→ **Trecho selecionado**:
····················

Na última parte do livro, a pesquisadora apresenta alguns pressupostos teórico-metodológicos comuns ao pensamento de Paulo Freire e à educação intercultural. Ao defender a tese de que o debate sobre as questões do multiculturalismo esteve presente na extensa obra de Freire, principalmente a partir da década de 1990, a autora contesta a crítica de que a Pedagogia Freireana só se preocupou com questões referentes às diferenças de classe social. Apoiando-se em estudiosos nacionais e internacionais da temática e nos achados de sua investigação, Oliveira consegue demonstrar ao leitor, com grande propriedade, que o pensamento de Paulo Freire contribuiu para a gênese da educação intercultural no Brasil.

De forma geral, o livro traz significativos subsídios para aqueles que buscam se aprofundar no estudo do pensamento pedagógico freireano e/ou para os que se interessam pelo debate sobre a interculturalidade no contexto nacional.

····················

→ **Instruções**:
• a. Traduza para o inglês esta frase do trecho selecionado: "De forma geral, o livro traz significativos subsídios para aqueles que buscam se aprofundar no estudo do pensamento pedagógico freireano e/ou para os que se interessam pelo debate sobre a interculturalidade no contexto nacional."
• b. Reproduza do trecho selecionado a parte que começa em "De forma geral, o" e segue até "no contexto nacional.".

····················

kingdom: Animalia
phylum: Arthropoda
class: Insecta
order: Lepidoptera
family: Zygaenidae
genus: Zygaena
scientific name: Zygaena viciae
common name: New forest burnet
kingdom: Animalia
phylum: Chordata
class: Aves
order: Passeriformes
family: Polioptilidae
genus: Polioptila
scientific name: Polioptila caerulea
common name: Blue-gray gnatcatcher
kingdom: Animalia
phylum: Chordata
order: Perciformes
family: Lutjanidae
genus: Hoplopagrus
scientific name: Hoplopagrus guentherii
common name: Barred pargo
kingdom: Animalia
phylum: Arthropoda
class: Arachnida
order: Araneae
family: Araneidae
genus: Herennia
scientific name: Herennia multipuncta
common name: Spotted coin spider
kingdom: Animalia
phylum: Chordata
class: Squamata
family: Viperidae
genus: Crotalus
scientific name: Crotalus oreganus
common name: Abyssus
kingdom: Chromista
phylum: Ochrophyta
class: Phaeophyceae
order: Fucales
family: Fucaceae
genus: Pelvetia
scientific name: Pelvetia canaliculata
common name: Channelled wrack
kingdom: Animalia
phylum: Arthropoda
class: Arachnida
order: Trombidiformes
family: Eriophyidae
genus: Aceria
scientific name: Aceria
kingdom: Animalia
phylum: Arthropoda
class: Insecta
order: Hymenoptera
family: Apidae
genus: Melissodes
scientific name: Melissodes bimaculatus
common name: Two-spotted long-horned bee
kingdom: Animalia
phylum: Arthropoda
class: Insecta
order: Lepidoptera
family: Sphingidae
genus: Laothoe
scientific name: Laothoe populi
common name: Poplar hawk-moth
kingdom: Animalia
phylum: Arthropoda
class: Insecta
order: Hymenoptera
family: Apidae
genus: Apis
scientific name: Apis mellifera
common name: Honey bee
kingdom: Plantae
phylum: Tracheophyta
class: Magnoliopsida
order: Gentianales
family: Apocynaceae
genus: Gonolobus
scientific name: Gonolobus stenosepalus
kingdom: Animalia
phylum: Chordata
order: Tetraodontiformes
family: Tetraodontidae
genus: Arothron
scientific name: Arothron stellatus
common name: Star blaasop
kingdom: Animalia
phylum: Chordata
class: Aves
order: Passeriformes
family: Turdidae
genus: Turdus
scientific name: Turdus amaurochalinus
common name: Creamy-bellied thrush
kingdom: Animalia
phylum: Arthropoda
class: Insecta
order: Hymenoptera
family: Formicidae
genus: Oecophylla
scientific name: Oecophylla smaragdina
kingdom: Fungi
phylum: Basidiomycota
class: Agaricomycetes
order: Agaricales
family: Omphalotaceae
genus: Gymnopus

····················

→ **Respostas**:
• a. Overall, the book offers significant support for those who seek to deepen their study of Freirean pedagogical thought and/or for those interested in the debate on interculturality in the national context.

• b.
De forma geral, o livro traz significativos subsídios para aqueles que buscam se aprofundar no estudo do pensamento pedagógico freireano e/ou para os que se interessam pelo debate sobre a interculturalidade no contexto nacional.